Here at the Research Software Company, we currently have a big corpus of TEI-encoded Hebrew songs we are working with. (If you have Hava Nagila playing in your head now, we apologize, but we promise Hebrew music is much richer and more complex than that tired Bar Mitzvah standard. But I digress.) Since we don’t like working with thousands of files, we store the documents in a database. In this case, since these are TEI documents, we decided to use eXist-db .
We’ve written a Python script that takes all the files, organizes them a bit and stores each file as a document in the database, using eXist-db as a path for each document. The name we’ve chosen was based on the filename of the file.

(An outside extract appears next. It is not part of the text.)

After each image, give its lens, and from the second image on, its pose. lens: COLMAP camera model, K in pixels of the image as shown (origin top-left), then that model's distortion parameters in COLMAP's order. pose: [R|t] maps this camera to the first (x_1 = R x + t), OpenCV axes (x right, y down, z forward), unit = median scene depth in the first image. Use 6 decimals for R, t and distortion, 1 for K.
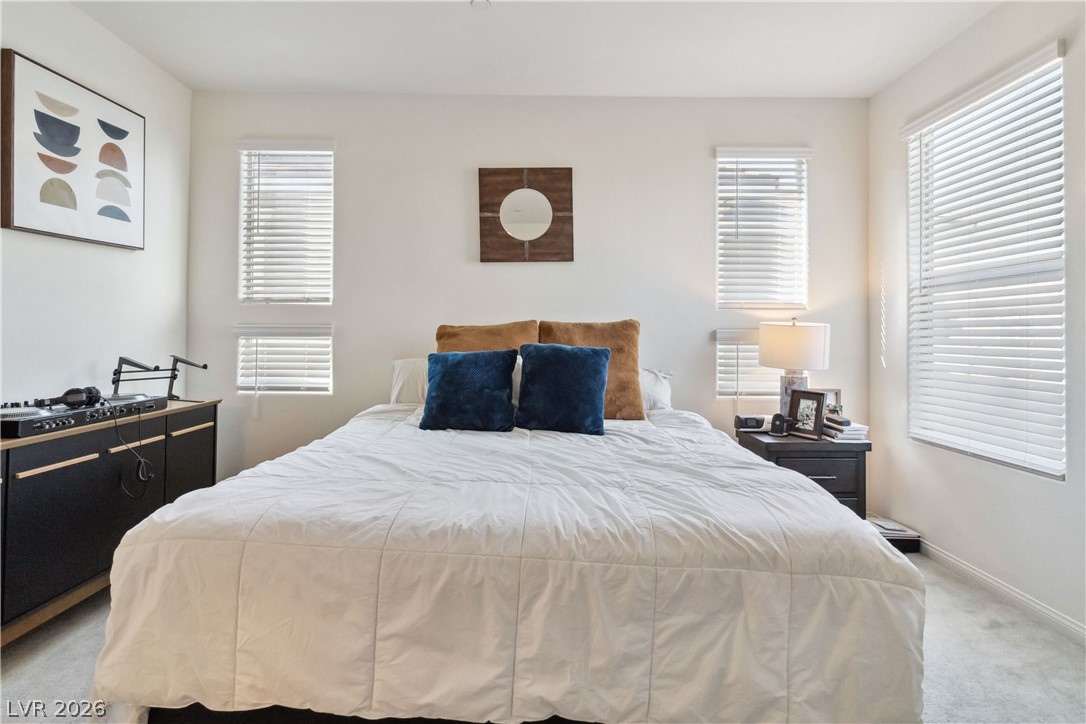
lens RADIAL K [[515.9, 0, 547.3], [0, 515.9, 332.5], [0, 0, 1]] dist [0.001400, -0.000440]
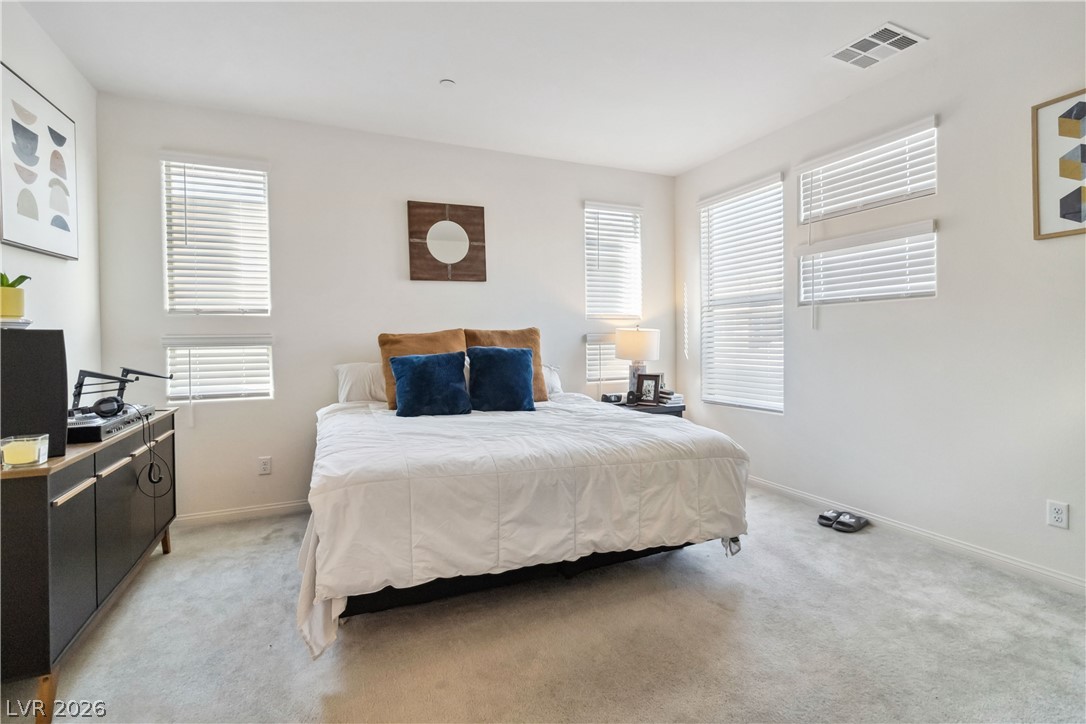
lens RADIAL K [[515.9, 0, 539.7], [0, 515.9, 354.1], [0, 0, 1]] dist [0.001400, -0.000440]
pose [[0.916100, -0.029139, 0.399890, -0.389026], [0.016065, 0.999222, 0.036007, -0.004590], [-0.400628, -0.026561, 0.915856, -0.247874]]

This all worked very well. We were able to issue xQuery queries on the database and we were very happy. Not dancing to Hava Nagila happy, but you know, able to continue our work.
Then we wanted something a little more complex. We wanted to take the TEI documents, perform some sort of processing on them and store the processed documents in a different collection in the database. This is basically pretty simple, the way to do that is:
- Query all the documents you want to process.
- Update each document and store it in a new document path.
This proved to be very tricky. The queries documents were all properly retrieved from the database. The paths, however, were returned as gibberish. Not all paths, just paths containing Hebrew letters. This was clearly a UTF-8 decoding problem.
After some investigation we nailed it down to a pretty obscure eXist-db bug. We used pyexistdb for accessing eXist-db from Python. Turns out eXist-db offers two HTTP-based APIs which are both used by pyexistdb. There’s a REST API and an XML-RPC API.
Pyexistdb uses the REST API to perform most xQuery queries. However, to get the document path we needed to use another method, which turned out to be using the XML-RPC API. Using this API caused the issue.
When using the REST API, eXist-db returns the following content-type header:
content-type: application/xml; charset=UTF-8
However, using XML-RPC the header is:
Note the missing
charset=UTF-8? The HTTP standard specifies
ISO-8559-1 as the default encoding, which caused all our Hebrew text to be decoded into gibberish.
Thankfully, the eXist-db people are blazingly fast, and have already fixed this. Version 4.20 should work properly. We hope it’s going to be released soon. Meanwhile, we’ll be dancing the hora.